— Your goal —
Skip the images and repeat every entry word for word.

Start of Dataset

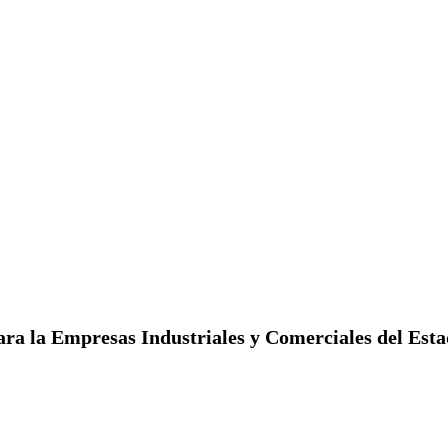
ara la Empresas Industriales y Comerciales del Est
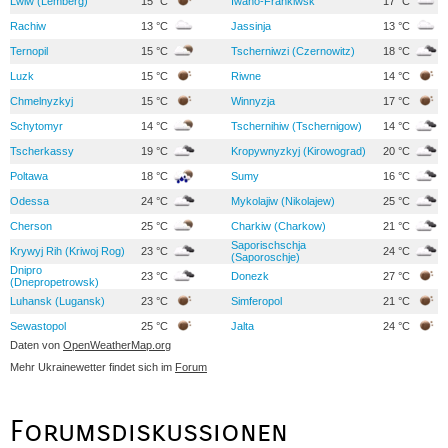
Lwiw (Lemberg)
15 °C
Iwano-Frankiwsk
17 °C
Rachiw
13 °C
Jassinja
13 °C
Ternopil
15 °C
Tscherniwzi (Czernowitz)
18 °C
Luzk
15 °C
Riwne
14 °C
Chmelnyzkyj
15 °C
Winnyzja
17 °C
Schytomyr
14 °C
Tschernihiw (Tschernigow)
14 °C
Tscherkassy
19 °C
Kropywnyzkyj (Kirowograd)
20 °C
Poltawa
18 °C
Sumy
16 °C
Odessa
24 °C
Mykolajiw (Nikolajew)
25 °C
Cherson
25 °C
Charkiw (Charkow)
21 °C
Saporischschja
Krywyj Rih (Kriwoj Rog)
23 °C
24 °C
(Saporoschje)
Dnipro
23 °C
Donezk
27 °C
(Dnepropetrowsk)
Luhansk (Lugansk)
23 °C
Simferopol
21 °C
Sewastopol
25 °C
Jalta
24 °C
Daten von
OpenWeatherMap.org
Mehr Ukrainewetter findet sich im
Forum
Forumsdiskussionen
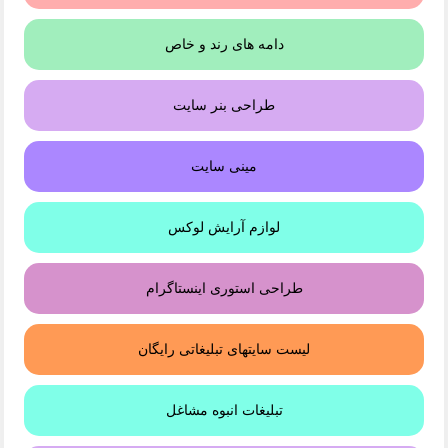
دامه های رند و خاص
طراحی بنر سایت
مینی سایت
لوازم آرایش لوکس
طراحی استوری اینستاگرام
لیست سایتهای تبلیغاتی رایگان
تبلیغات انبوه مشاغل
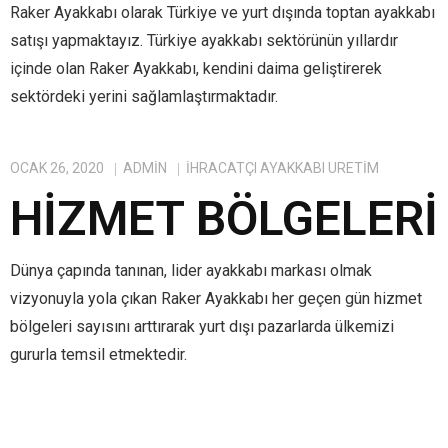
Raker Ayakkabı olarak Türkiye ve yurt dışında toptan ayakkabı
satışı yapmaktayız. Türkiye ayakkabı sektörünün yıllardır
içinde olan Raker Ayakkabı, kendini daima geliştirerek
sektördeki yerini sağlamlaştırmaktadır.
OCAK 26, 2020
ADMIN
IHRACATÇI AYAKKABI ÜRETIM
HIZMET BÖLGELERI
Dünya çapında tanınan, lider ayakkabı markası olmak
vizyonuyla yola çıkan Raker Ayakkabı her geçen gün hizmet
bölgeleri sayısını arttırarak yurt dışı pazarlarda ülkemizi
gururla temsil etmektedir.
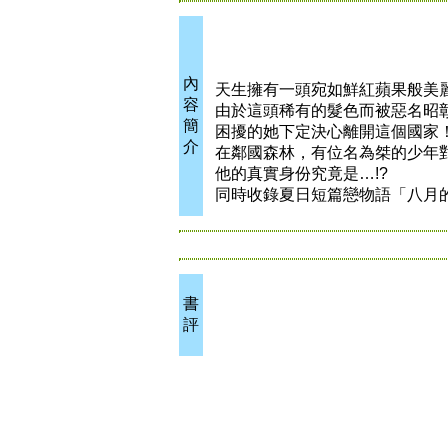
內
天生擁有一頭宛如鮮紅蘋果般美
容
由於這頭稀有的髮色而被惡名昭
簡
困擾的她下定決心離開這個國家
介
在鄰國森林，有位名為桀的少年
他的真實身份究竟是…!?
同時收錄夏日短篇戀物語「八月
書
評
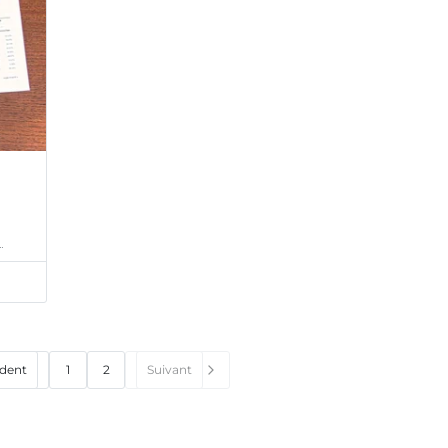
…
dent
1
2
Suivant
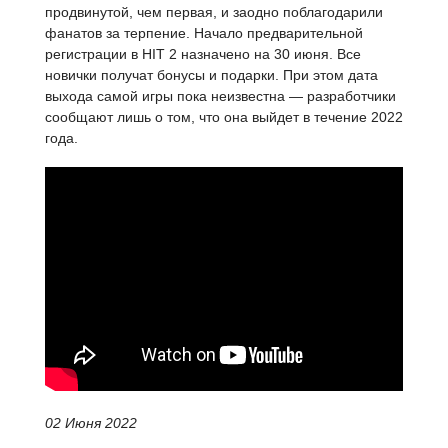
продвинутой, чем первая, и заодно поблагодарили
фанатов за терпение. Начало предварительной
регистрации в HIT 2 назначено на 30 июня. Все
новички получат бонусы и подарки. При этом дата
выхода самой игры пока неизвестна — разработчики
сообщают лишь о том, что она выйдет в течение 2022
года.
02 Июня 2022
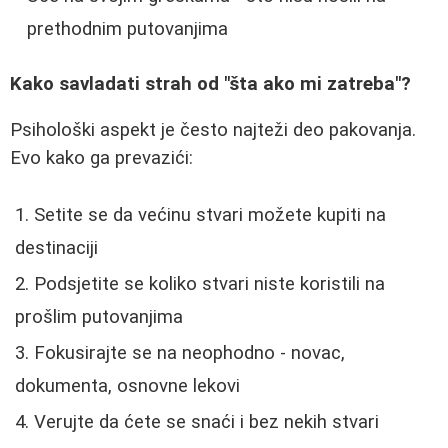
prethodnim putovanjima
Kako savladati strah od "šta ako mi zatreba"?
Psihološki aspekt je često najteži deo pakovanja.
Evo kako ga prevazići:
Setite se da većinu stvari možete kupiti na
destinaciji
Podsjetite se koliko stvari niste koristili na
prošlim putovanjima
Fokusirajte se na neophodno - novac,
dokumenta, osnovne lekovi
Verujte da ćete se snaći i bez nekih stvari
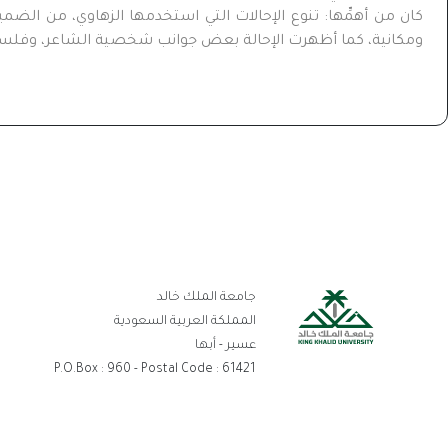
كان من أهمِّها: تنوع الإحالات التي استخدمها الزهاوي، من الضمي
ومكانية، كما أظهرت الإحالة بعض جوانب شخصية الشاعر، وفلسفته
رو
جامعة الملك خالد
ال
المملكة العربية السعودية
عسير - أبها
P.O.Box : 960 - Postal Code : 61421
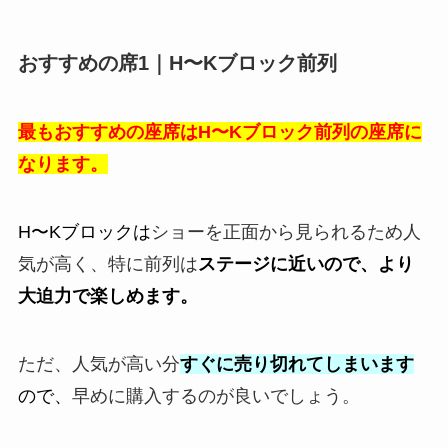
おすすめの席1｜H〜Kブロック前列
最もおすすめの座席はH〜Kブロック前列の座席に
なります。
H〜Kブロックは
ショーを正面から見られるため人
気が高く、特に前列は
ステージに近いので、より
大迫力で楽しめます。
ただ、人気が高い分
すぐに売り切れてしまいます
ので、
早めに購入するのが良いでしょう。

End of Dataset

— Answer space —
ara la Empresas Industriales y Comerciales del Est
Lwiw (Lemberg)
15 °C
Iwano-Frankiwsk
17 °C
Rachiw
13 °C
Jassinja
13 °C
Ternopil
15 °C
Tscherniwzi (Czernowitz)
18 °C
Luzk
15 °C
Riwne
14 °C
Chmelnyzkyj
15 °C
Winnyzja
17 °C
Schytomyr
14 °C
Tschernihiw (Tschernigow)
14 °C
Tscherkassy
19 °C
Kropywnyzkyj (Kirowograd)
20 °C
Poltawa
18 °C
Sumy
16 °C
Odessa
24 °C
Mykolajiw (Nikolajew)
25 °C
Cherson
25 °C
Charkiw (Charkow)
21 °C
Saporischschja
Krywyj Rih (Kriwoj Rog)
23 °C
24 °C
(Saporoschje)
Dnipro
23 °C
Donezk
27 °C
(Dnepropetrowsk)
Luhansk (Lugansk)
23 °C
Simferopol
21 °C
Sewastopol
25 °C
Jalta
24 °C
Daten von
OpenWeatherMap.org
Mehr Ukrainewetter findet sich im
Forum
Forumsdiskussionen
دامه های رند و خاص
طراحی بنر سایت
مینی سایت
لوازم آرایش لوکس
طراحی استوری اینستاگرام
لیست سایتهای تبلیغاتی رایگان
تبلیغات انبوه مشاغل
Raker Ayakkabı olarak Türkiye ve yurt dışında toptan ayakkabı
satışı yapmaktayız. Türkiye ayakkabı sektörünün yıllardır
içinde olan Raker Ayakkabı, kendini daima geliştirerek
sektördeki yerini sağlamlaştırmaktadır.
OCAK 26, 2020
ADMIN
IHRACATÇI AYAKKABI ÜRETIM
HIZMET BÖLGELERI
Dünya çapında tanınan, lider ayakkabı markası olmak
vizyonuyla yola çıkan Raker Ayakkabı her geçen gün hizmet
bölgeleri sayısını arttırarak yurt dışı pazarlarda ülkemizi
gururla temsil etmektedir.
內
天生擁有一頭宛如鮮紅蘋果般美
容
由於這頭稀有的髮色而被惡名昭
簡
困擾的她下定決心離開這個國家
介
在鄰國森林，有位名為桀的少年
他的真實身份究竟是…!?
同時收錄夏日短篇戀物語「八月
書
評
…
dent
1
2
Suivant
продвинутой, чем первая, и заодно поблагодарили
фанатов за терпение. Начало предварительной
регистрации в HIT 2 назначено на 30 июня. Все
новички получат бонусы и подарки. При этом дата
выхода самой игры пока неизвестна — разработчики
сообщают лишь о том, что она выйдет в течение 2022
года.
02 Июня 2022
prethodnim putovanjima
Kako savladati strah od "šta ako mi zatreba"?
Psihološki aspekt je često najteži deo pakovanja.
Evo kako ga prevazići:
Setite se da većinu stvari možete kupiti na
destinaciji
Podsjetite se koliko stvari niste koristili na
prošlim putovanjima
Fokusirajte se na neophodno - novac,
dokumenta, osnovne lekovi
Verujte da ćete se snaći i bez nekih stvari
كان من أهمِّها: تنوع الإحالات التي استخدمها الزهاوي، من الضمي
ومكانية، كما أظهرت الإحالة بعض جوانب شخصية الشاعر، وفلسفته
رو
جامعة الملك خالد
ال
المملكة العربية السعودية
عسير - أبها
P.O.Box : 960 - Postal Code : 61421
おすすめの席1｜H〜Kブロック前列
最もおすすめの座席はH〜Kブロック前列の座席に
なります。
H〜Kブロックは
ショーを正面から見られるため人
気が高く、特に前列は
ステージに近いので、より
大迫力で楽しめます。
ただ、人気が高い分
すぐに売り切れてしまいます
ので、
早めに購入するのが良いでしょう。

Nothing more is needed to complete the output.